### [WORK INSTRUCTION]
The entries below should be set down again exactly, with every picture left out.

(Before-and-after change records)
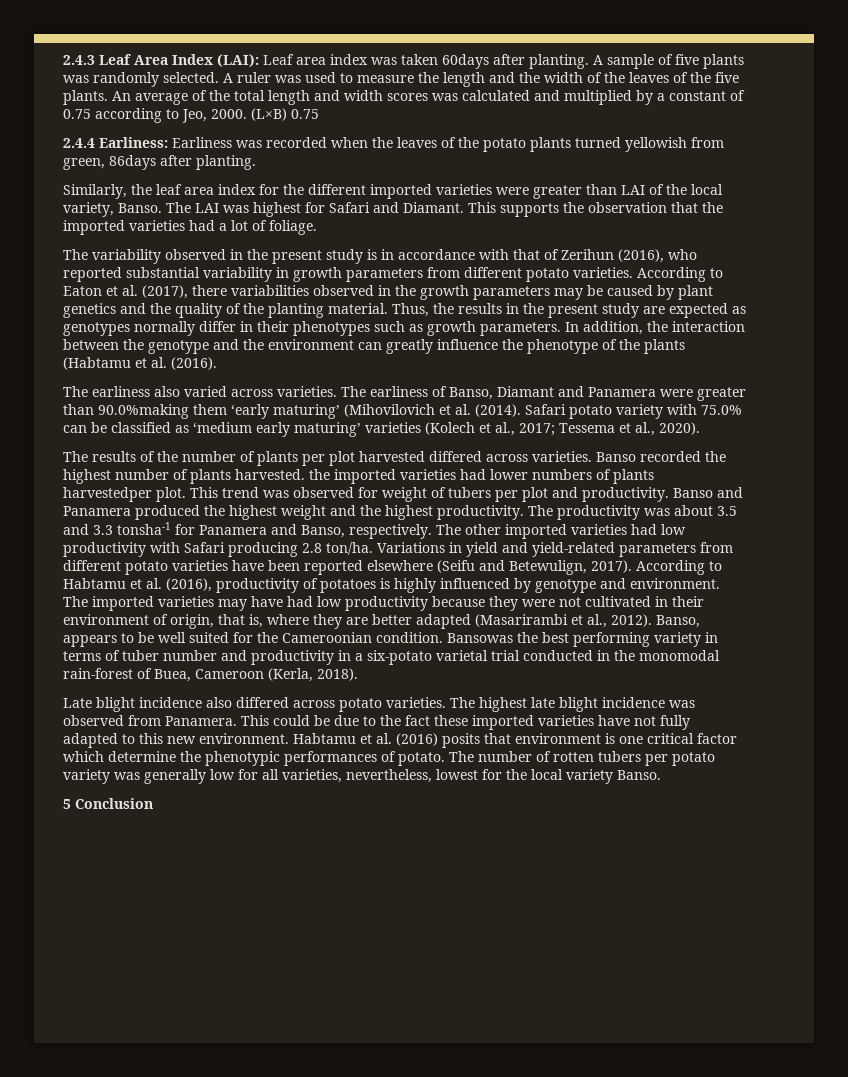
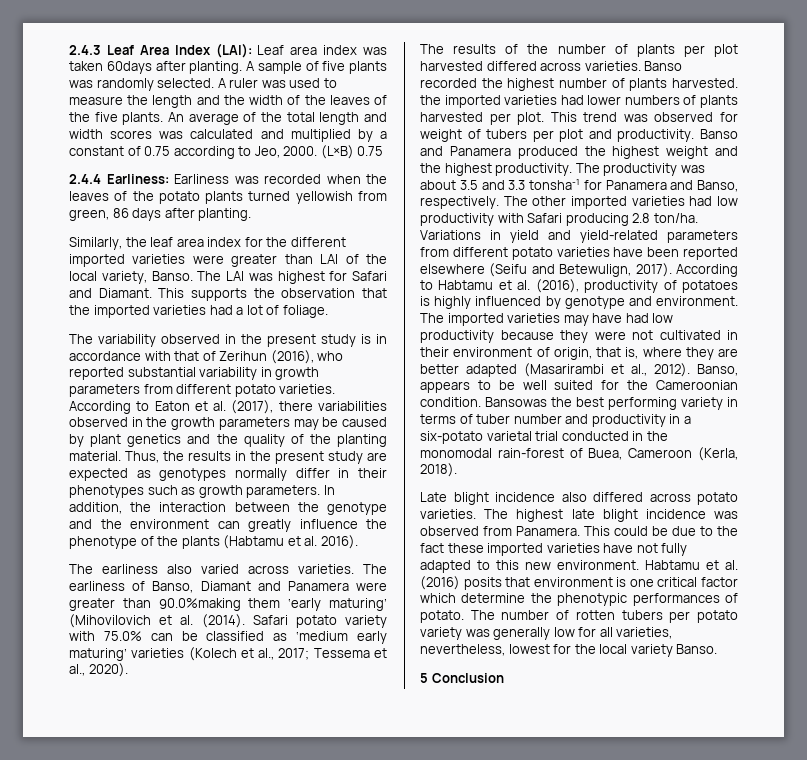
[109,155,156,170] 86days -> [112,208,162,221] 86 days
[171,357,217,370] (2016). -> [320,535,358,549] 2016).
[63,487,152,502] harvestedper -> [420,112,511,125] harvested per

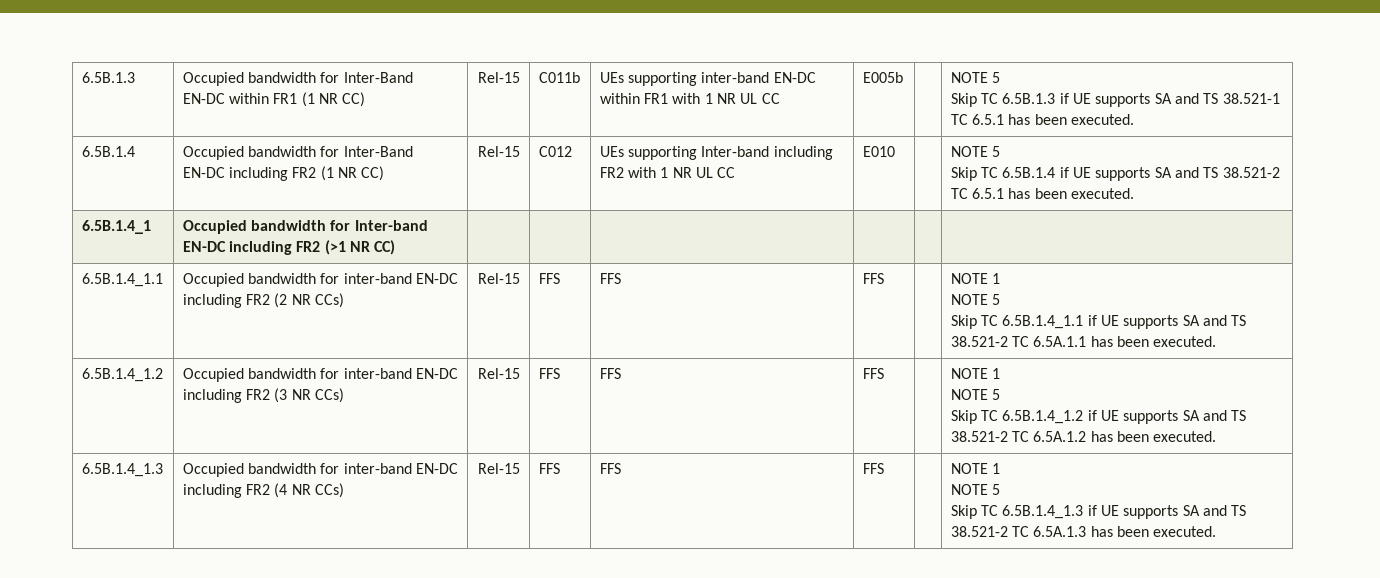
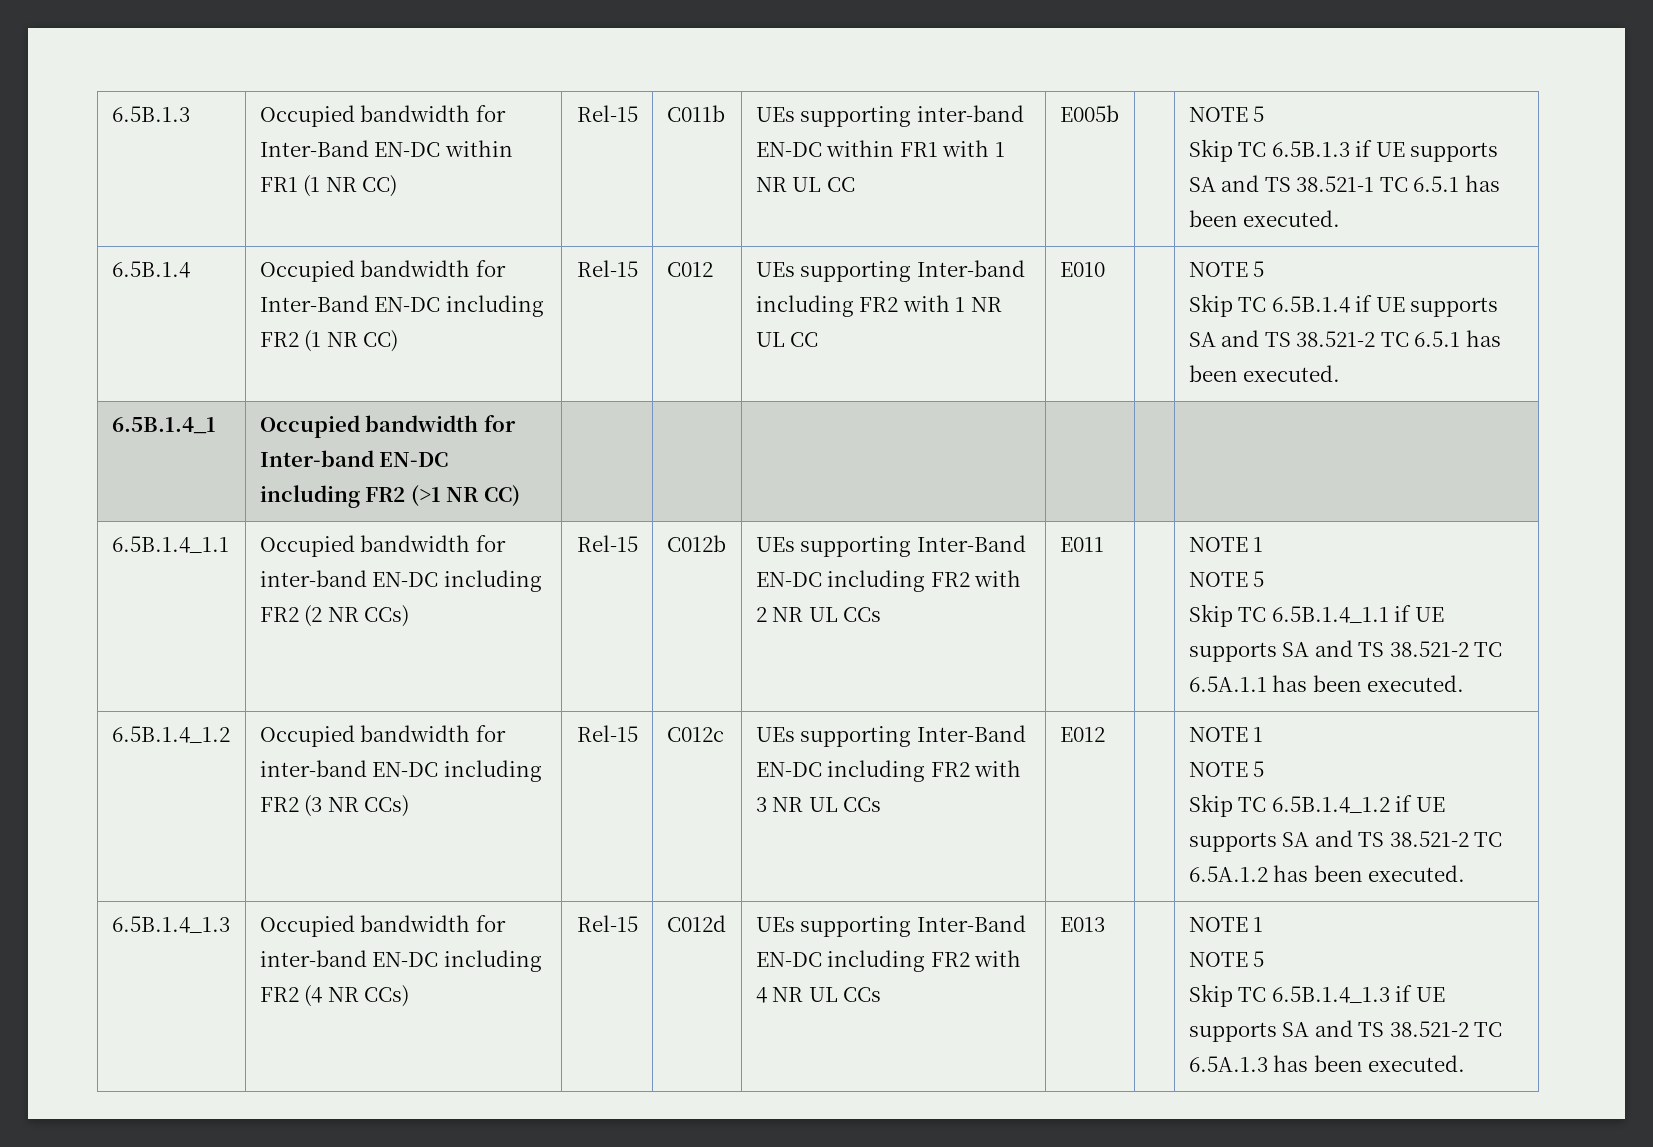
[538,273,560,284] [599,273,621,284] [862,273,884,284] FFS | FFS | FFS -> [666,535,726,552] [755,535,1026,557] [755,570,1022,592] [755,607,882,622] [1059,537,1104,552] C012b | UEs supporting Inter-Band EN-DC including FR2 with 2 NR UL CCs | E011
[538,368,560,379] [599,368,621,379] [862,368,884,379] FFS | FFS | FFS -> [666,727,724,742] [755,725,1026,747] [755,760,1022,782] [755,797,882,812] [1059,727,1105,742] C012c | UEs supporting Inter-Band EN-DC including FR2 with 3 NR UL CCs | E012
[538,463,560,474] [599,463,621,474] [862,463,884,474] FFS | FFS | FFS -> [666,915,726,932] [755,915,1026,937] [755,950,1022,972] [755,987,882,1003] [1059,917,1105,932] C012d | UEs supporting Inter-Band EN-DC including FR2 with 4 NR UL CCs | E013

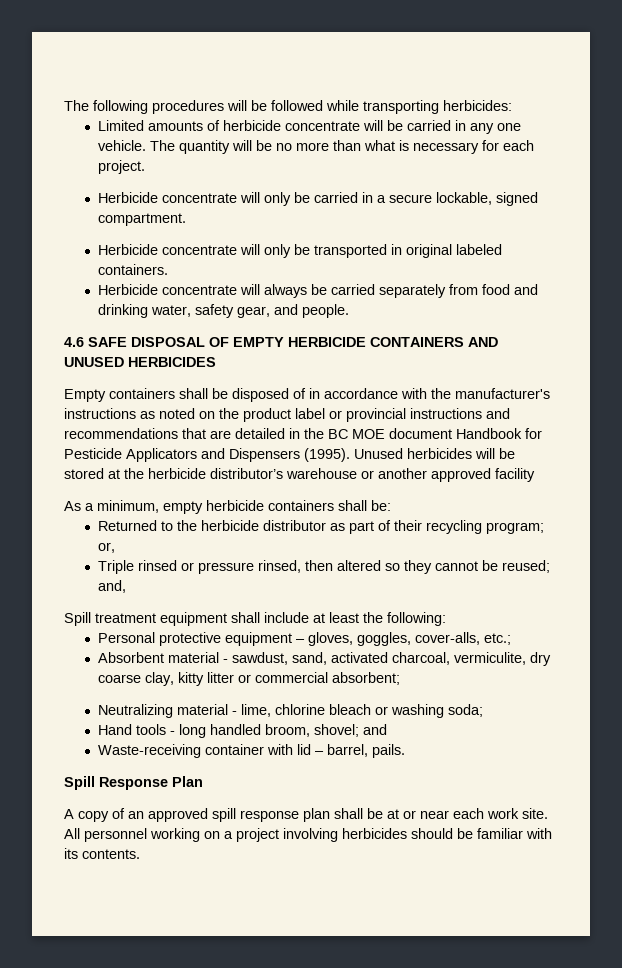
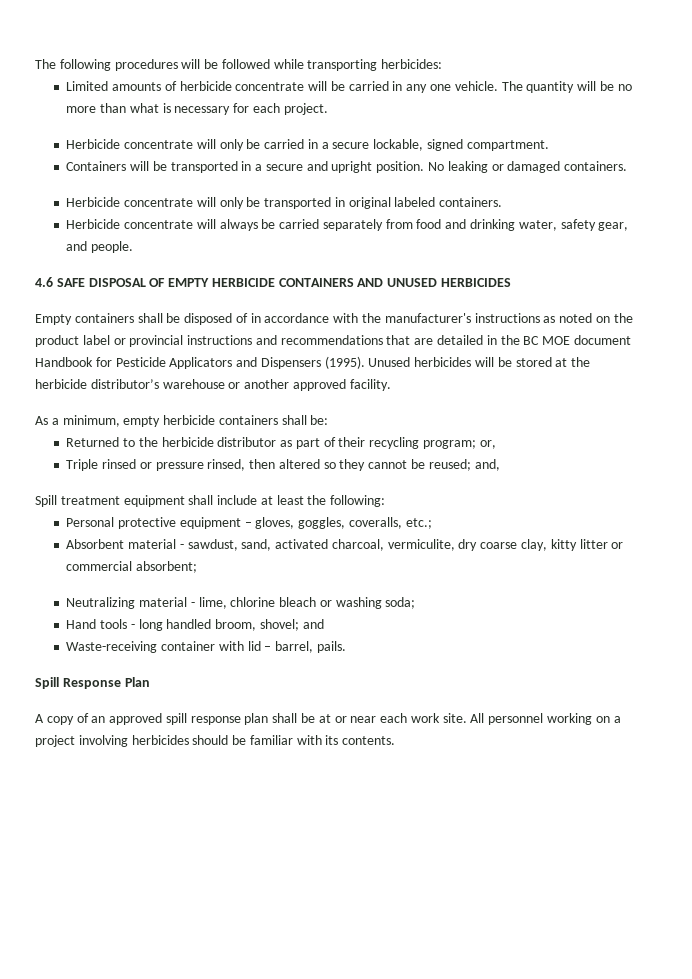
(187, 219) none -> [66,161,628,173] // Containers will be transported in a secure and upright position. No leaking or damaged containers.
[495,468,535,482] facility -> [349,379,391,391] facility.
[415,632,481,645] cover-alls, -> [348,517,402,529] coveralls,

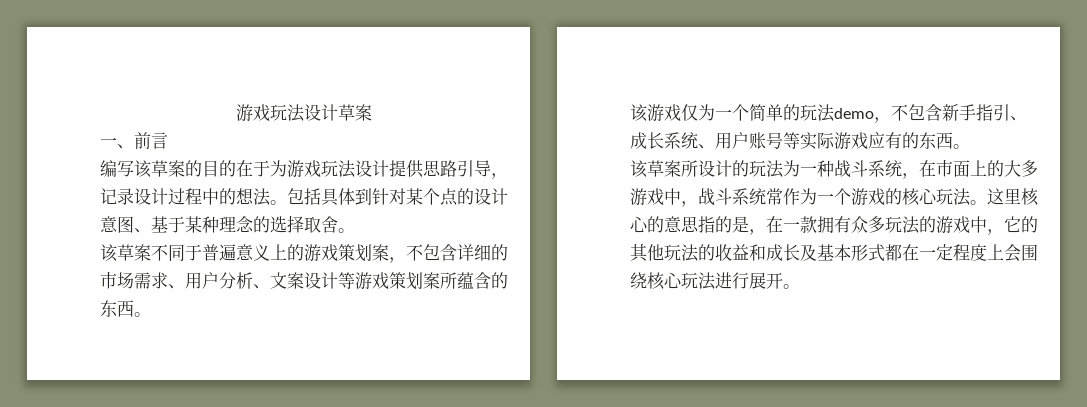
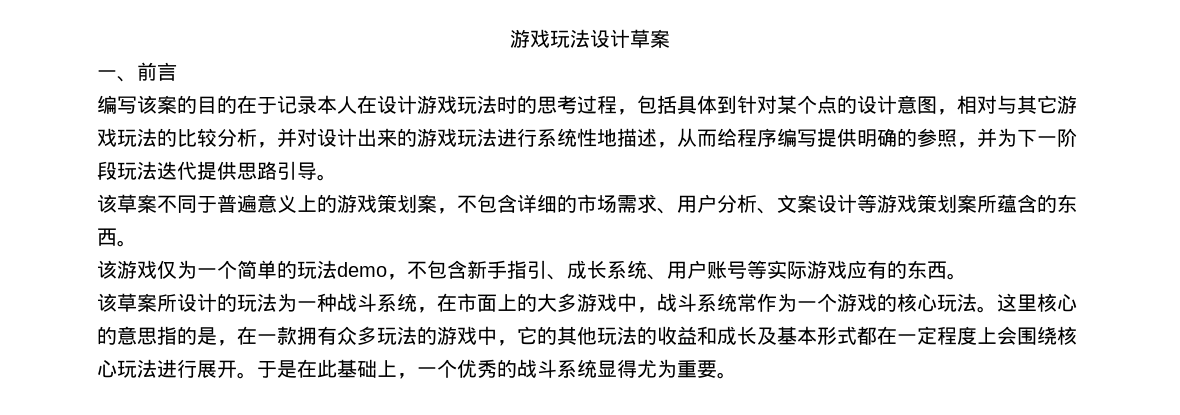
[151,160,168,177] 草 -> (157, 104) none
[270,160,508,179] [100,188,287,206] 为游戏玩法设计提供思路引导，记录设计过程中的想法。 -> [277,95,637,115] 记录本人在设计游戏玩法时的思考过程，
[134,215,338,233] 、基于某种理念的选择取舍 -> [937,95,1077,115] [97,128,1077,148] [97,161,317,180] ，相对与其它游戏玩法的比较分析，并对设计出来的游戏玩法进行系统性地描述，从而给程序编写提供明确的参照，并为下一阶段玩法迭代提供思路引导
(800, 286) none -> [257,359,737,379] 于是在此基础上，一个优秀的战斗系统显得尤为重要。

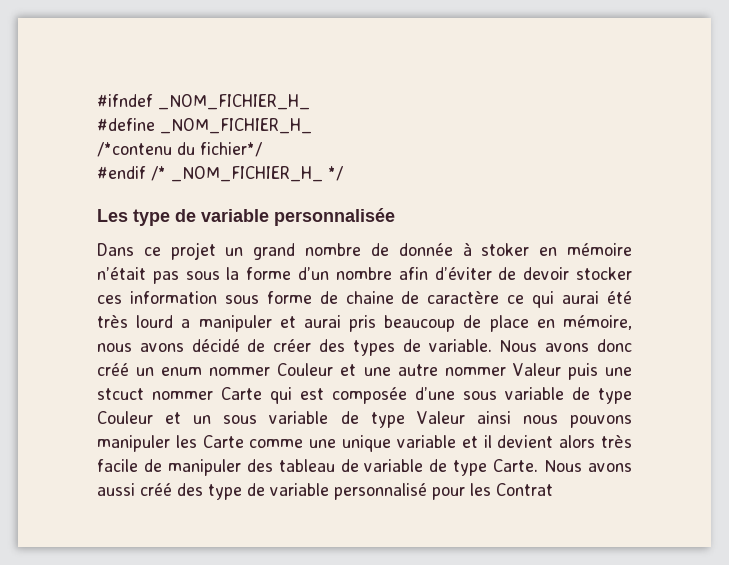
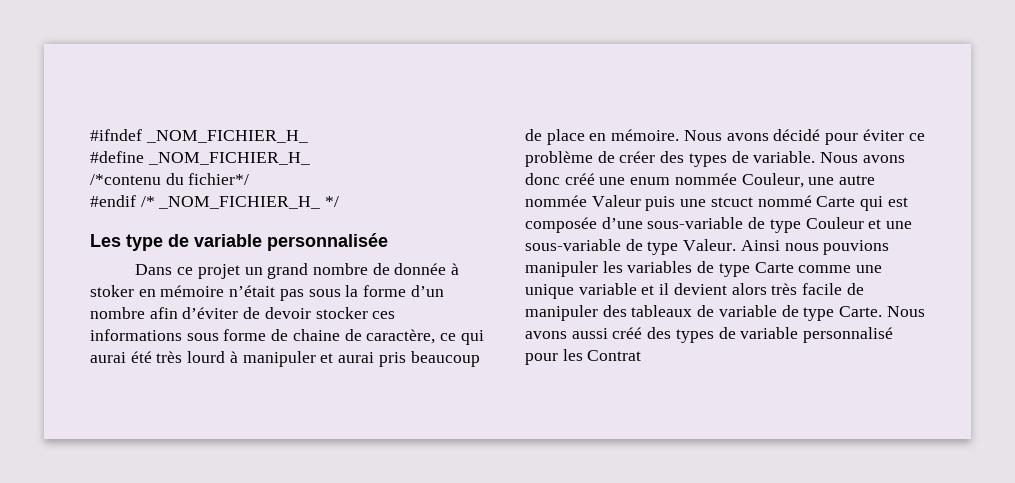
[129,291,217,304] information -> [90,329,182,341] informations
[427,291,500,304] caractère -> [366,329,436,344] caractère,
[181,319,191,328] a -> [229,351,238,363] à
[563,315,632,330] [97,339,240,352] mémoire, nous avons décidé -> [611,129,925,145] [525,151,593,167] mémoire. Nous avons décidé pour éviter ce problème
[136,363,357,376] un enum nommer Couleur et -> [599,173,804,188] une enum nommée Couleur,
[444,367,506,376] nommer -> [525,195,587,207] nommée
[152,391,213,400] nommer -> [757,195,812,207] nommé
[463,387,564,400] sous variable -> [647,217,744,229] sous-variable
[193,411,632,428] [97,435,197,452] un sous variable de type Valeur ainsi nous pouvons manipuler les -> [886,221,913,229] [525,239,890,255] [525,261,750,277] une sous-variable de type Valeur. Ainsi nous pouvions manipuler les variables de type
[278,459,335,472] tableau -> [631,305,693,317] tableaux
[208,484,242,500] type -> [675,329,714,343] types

### [FINAL ANSWER]
[109,155,156,170] 86days -> [112,208,162,221] 86 days
[171,357,217,370] (2016). -> [320,535,358,549] 2016).
[63,487,152,502] harvestedper -> [420,112,511,125] harvested per

[538,273,560,284] [599,273,621,284] [862,273,884,284] FFS | FFS | FFS -> [666,535,726,552] [755,535,1026,557] [755,570,1022,592] [755,607,882,622] [1059,537,1104,552] C012b | UEs supporting Inter-Band EN-DC including FR2 with 2 NR UL CCs | E011
[538,368,560,379] [599,368,621,379] [862,368,884,379] FFS | FFS | FFS -> [666,727,724,742] [755,725,1026,747] [755,760,1022,782] [755,797,882,812] [1059,727,1105,742] C012c | UEs supporting Inter-Band EN-DC including FR2 with 3 NR UL CCs | E012
[538,463,560,474] [599,463,621,474] [862,463,884,474] FFS | FFS | FFS -> [666,915,726,932] [755,915,1026,937] [755,950,1022,972] [755,987,882,1003] [1059,917,1105,932] C012d | UEs supporting Inter-Band EN-DC including FR2 with 4 NR UL CCs | E013

(187, 219) none -> [66,161,628,173] // Containers will be transported in a secure and upright position. No leaking or damaged containers.
[495,468,535,482] facility -> [349,379,391,391] facility.
[415,632,481,645] cover-alls, -> [348,517,402,529] coveralls,

[151,160,168,177] 草 -> (157, 104) none
[270,160,508,179] [100,188,287,206] 为游戏玩法设计提供思路引导，记录设计过程中的想法。 -> [277,95,637,115] 记录本人在设计游戏玩法时的思考过程，
[134,215,338,233] 、基于某种理念的选择取舍 -> [937,95,1077,115] [97,128,1077,148] [97,161,317,180] ，相对与其它游戏玩法的比较分析，并对设计出来的游戏玩法进行系统性地描述，从而给程序编写提供明确的参照，并为下一阶段玩法迭代提供思路引导
(800, 286) none -> [257,359,737,379] 于是在此基础上，一个优秀的战斗系统显得尤为重要。

[129,291,217,304] information -> [90,329,182,341] informations
[427,291,500,304] caractère -> [366,329,436,344] caractère,
[181,319,191,328] a -> [229,351,238,363] à
[563,315,632,330] [97,339,240,352] mémoire, nous avons décidé -> [611,129,925,145] [525,151,593,167] mémoire. Nous avons décidé pour éviter ce problème
[136,363,357,376] un enum nommer Couleur et -> [599,173,804,188] une enum nommée Couleur,
[444,367,506,376] nommer -> [525,195,587,207] nommée
[152,391,213,400] nommer -> [757,195,812,207] nommé
[463,387,564,400] sous variable -> [647,217,744,229] sous-variable
[193,411,632,428] [97,435,197,452] un sous variable de type Valeur ainsi nous pouvons manipuler les -> [886,221,913,229] [525,239,890,255] [525,261,750,277] une sous-variable de type Valeur. Ainsi nous pouvions manipuler les variables de type
[278,459,335,472] tableau -> [631,305,693,317] tableaux
[208,484,242,500] type -> [675,329,714,343] types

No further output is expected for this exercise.